▸ **Exercise details**: Range to reproduce from the entries below: the line with "Structures marked on", the line with "- enhancing-tissue mask", and every line in between. Give them exactly and give nothing else.

▸ **Given data**:
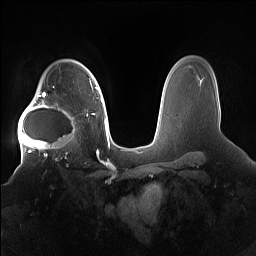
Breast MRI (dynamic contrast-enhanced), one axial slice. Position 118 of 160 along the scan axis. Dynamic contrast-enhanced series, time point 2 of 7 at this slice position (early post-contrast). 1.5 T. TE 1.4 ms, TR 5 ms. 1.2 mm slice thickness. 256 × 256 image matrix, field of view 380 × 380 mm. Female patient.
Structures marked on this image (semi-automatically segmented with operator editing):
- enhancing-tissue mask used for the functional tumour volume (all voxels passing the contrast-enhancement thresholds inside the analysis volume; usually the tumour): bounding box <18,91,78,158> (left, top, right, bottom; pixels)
* * *
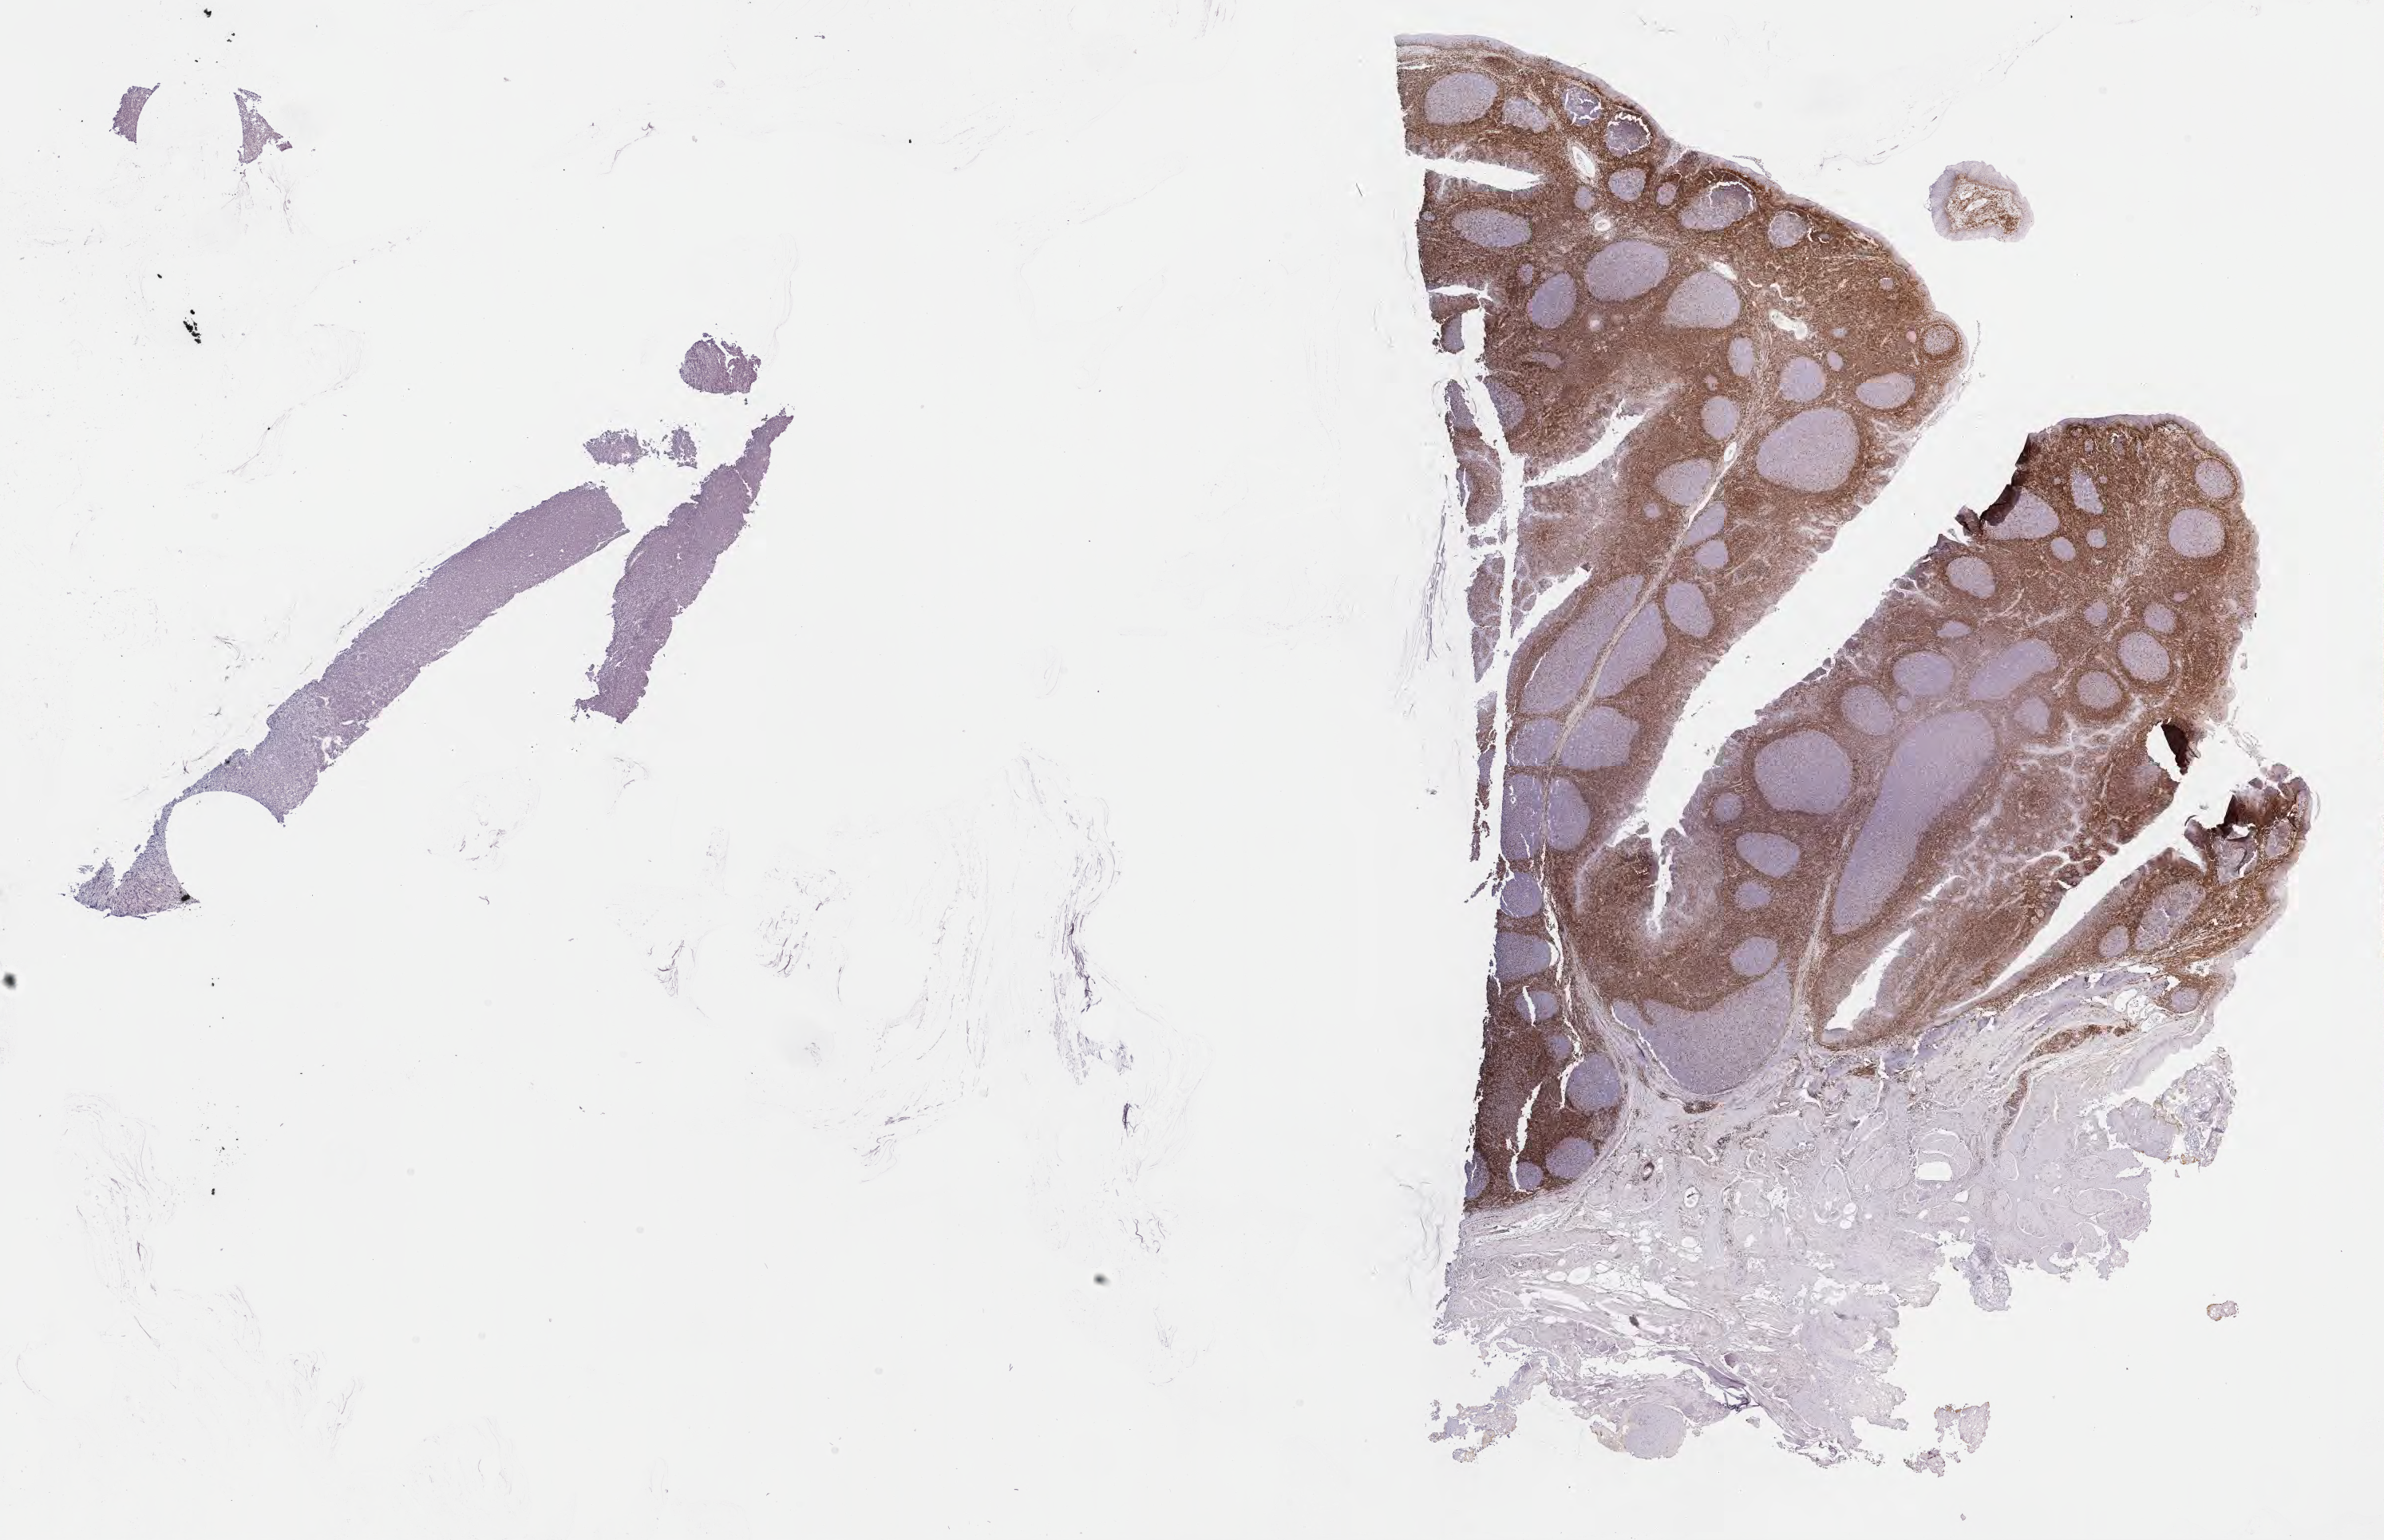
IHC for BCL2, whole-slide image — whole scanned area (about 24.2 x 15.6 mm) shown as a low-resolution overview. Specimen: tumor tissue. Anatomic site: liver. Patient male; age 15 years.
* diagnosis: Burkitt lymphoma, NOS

▸ **Answer space**:
Structures marked on this image (semi-automatically segmented with operator editing):
- enhancing-tissue mask used for the functional tumour volume (all voxels passing the contrast-enhancement thresholds inside the analysis volume; usually the tumour): bounding box <18,91,78,158> (left, top, right, bottom; pixels)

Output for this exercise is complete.